We’d never been to a Gator game before. We’d always scoffed at the notion — showing up with thousands of drunken, violent, mainly redneck hooligans. But, this was different.

I had free tickets from a generous friend. So, Reg and I headed toward the stadium. I’d seen the crowds before, but never this closely. It was a true mob scenario. Hours before kickoff, students, alumni, and crazed ticket scalpers descended on Ben Griffin-Hill stadium. All this for an exhibition game.

Reg forgot his ID. Scratch that. I’d forgotten to tell him he needed it. He’s that generally unethused about these games: he didn’t know. Soon enough, we’d know more than enough for both of us.

We pushed our way to the front of the melee. A sea of people squeezed through a caverous mouth of an entrance. Still, despite the size, all the ticket-takers, riot police involved wouldn’t have stopped this bullrush. My staff ID got me through — I’d been picked out of the crowd like the one unlucky chap in 900 that gets a cavity search at the airport. Reg stopped behind me — bewildered. I tried to hand my ID back. We were foiled.

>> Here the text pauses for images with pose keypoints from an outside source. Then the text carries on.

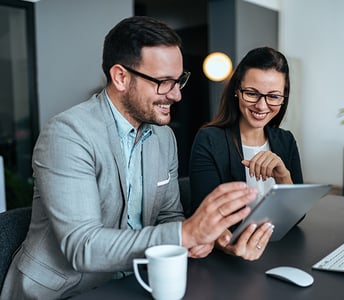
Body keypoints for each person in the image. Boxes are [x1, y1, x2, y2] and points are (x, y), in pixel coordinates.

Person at [0, 16, 258, 300]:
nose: (176, 95)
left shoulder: (163, 137)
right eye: (163, 82)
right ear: (121, 77)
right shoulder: (68, 134)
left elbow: (168, 215)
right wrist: (182, 235)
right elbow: (82, 246)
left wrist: (205, 238)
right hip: (63, 291)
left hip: (135, 281)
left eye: (179, 80)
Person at [189, 46, 304, 260]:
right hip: (229, 258)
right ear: (236, 89)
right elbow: (204, 219)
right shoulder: (210, 140)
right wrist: (227, 245)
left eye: (273, 96)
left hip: (280, 251)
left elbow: (296, 217)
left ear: (283, 97)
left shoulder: (285, 140)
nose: (262, 105)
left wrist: (283, 176)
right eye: (252, 93)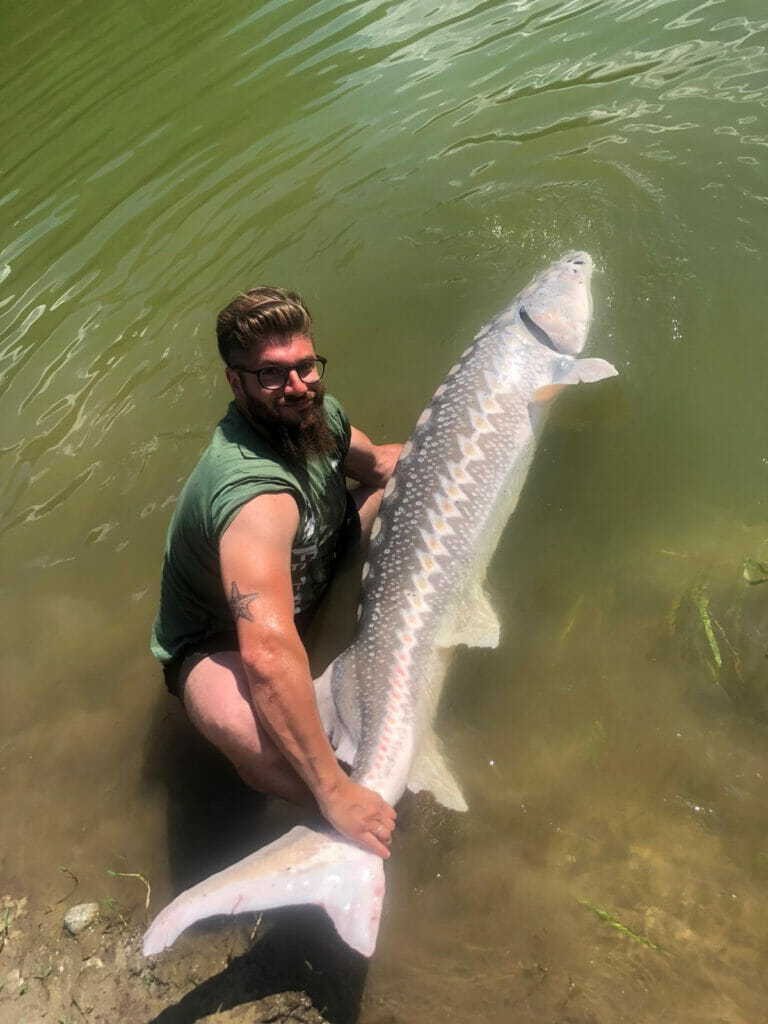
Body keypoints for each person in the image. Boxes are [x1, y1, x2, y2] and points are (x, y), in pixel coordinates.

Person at [151, 287, 401, 858]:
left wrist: (478, 438)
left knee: (402, 488)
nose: (297, 387)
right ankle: (352, 813)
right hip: (222, 641)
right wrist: (334, 791)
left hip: (321, 554)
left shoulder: (321, 415)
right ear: (234, 383)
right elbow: (264, 652)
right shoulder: (249, 493)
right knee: (243, 727)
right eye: (271, 375)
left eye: (305, 367)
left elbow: (384, 463)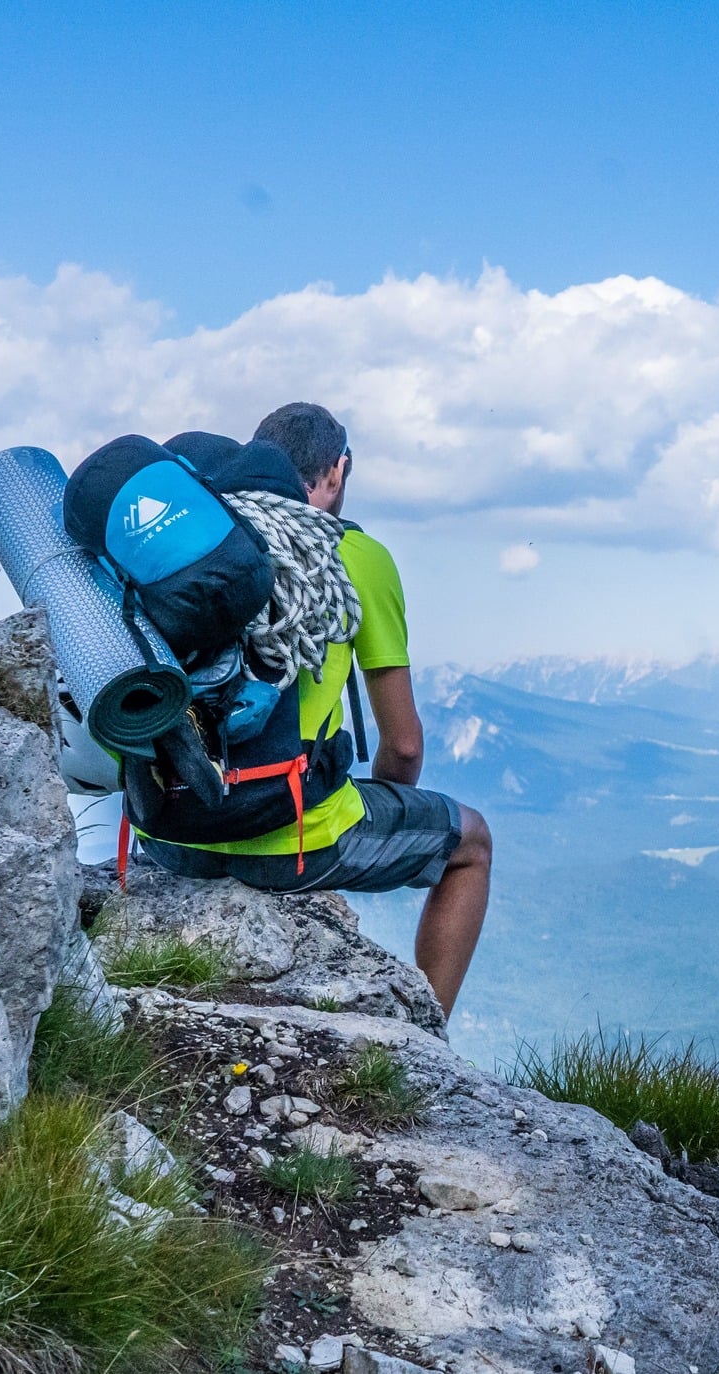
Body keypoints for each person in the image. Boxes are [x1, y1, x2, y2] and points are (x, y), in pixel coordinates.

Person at [136, 402, 493, 1017]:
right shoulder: (357, 556)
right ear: (337, 471)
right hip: (293, 838)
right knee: (474, 844)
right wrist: (373, 812)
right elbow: (404, 746)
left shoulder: (187, 543)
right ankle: (429, 1033)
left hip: (168, 833)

Plan B: we called for back-up. My second ID was sitting at home and luckily, a friend was able to deliver. Thirty minutes later, we entered through another gate and made our way toward Law School ticket block. Our seats, predictably, were taken. Politely, we asked those in our seats to relocate. After much cajoling and prodding, they harumphed out of sight.

The Gators were thumping UCF. It wasn’t even remotely close. I looked over at Reg — he seemed to be loving it…soaking it in. There were high fives and songs all around. One couldn’t help, but imbibe some of the sunbaked joy.

Maybe we stuck out like sore thumbs: Reg in his casual dresswear, me and my general naive’ malaise.

A mid-twenty-something girl walked up behind us. She wedged her way tightly in-between us standing on the bleacher seat. Her arms wrapped around our waists. Her words were slurred; her eyes half shut. Still, she was cute. Her tight top revealed ample cleavage.

“Are you guys law students?” she slathered.

We shook our heads dimly.

“Good.” she replied with a flirtatious smirk.

She leaned between the two of us for a few plays. She screamed in-between plays and sang the fight song. Nobody around us seemed to notice. This behavior, apparently, was par for the course.

We tried to ignore her, but she had fight and still…a bit of drunken, ascerbic wit.

“You smell.” said Reggie.

She turned to him and said in a low voice, “I bet you’d be sweating too if I had my hand in your pants.”

Reg looked over at me with swollen amazement. A touchdown celebration erupted out on the field.

She took to rubbing our hair. I leaned away to the right — trying my whitey-mcnice midwestern polite denial.

Suddenly, she slammed her tongue into Reg’s mouth. She went at it for two minutes straight. Still, nobody noticed. I tried to avert my eyes, but eventually began to stare and giggle like a schoolgirl as though compensating for a lack in reaction from the crowd-at-large.

There were periodic breaks in the tonsil hockey in which she pulled out a pen and tattooed her number all over Reg’s arms. He, in turn, sloppily drizzled his number on her hand.

I leaned over during one such break and whispered. “We should go after the next score.” Reg nodded. She was liable to pass out at any moment.

UF sacked UCF in the endzone immediately: safey — two points. We headed out and made a B-line for the nearest bar.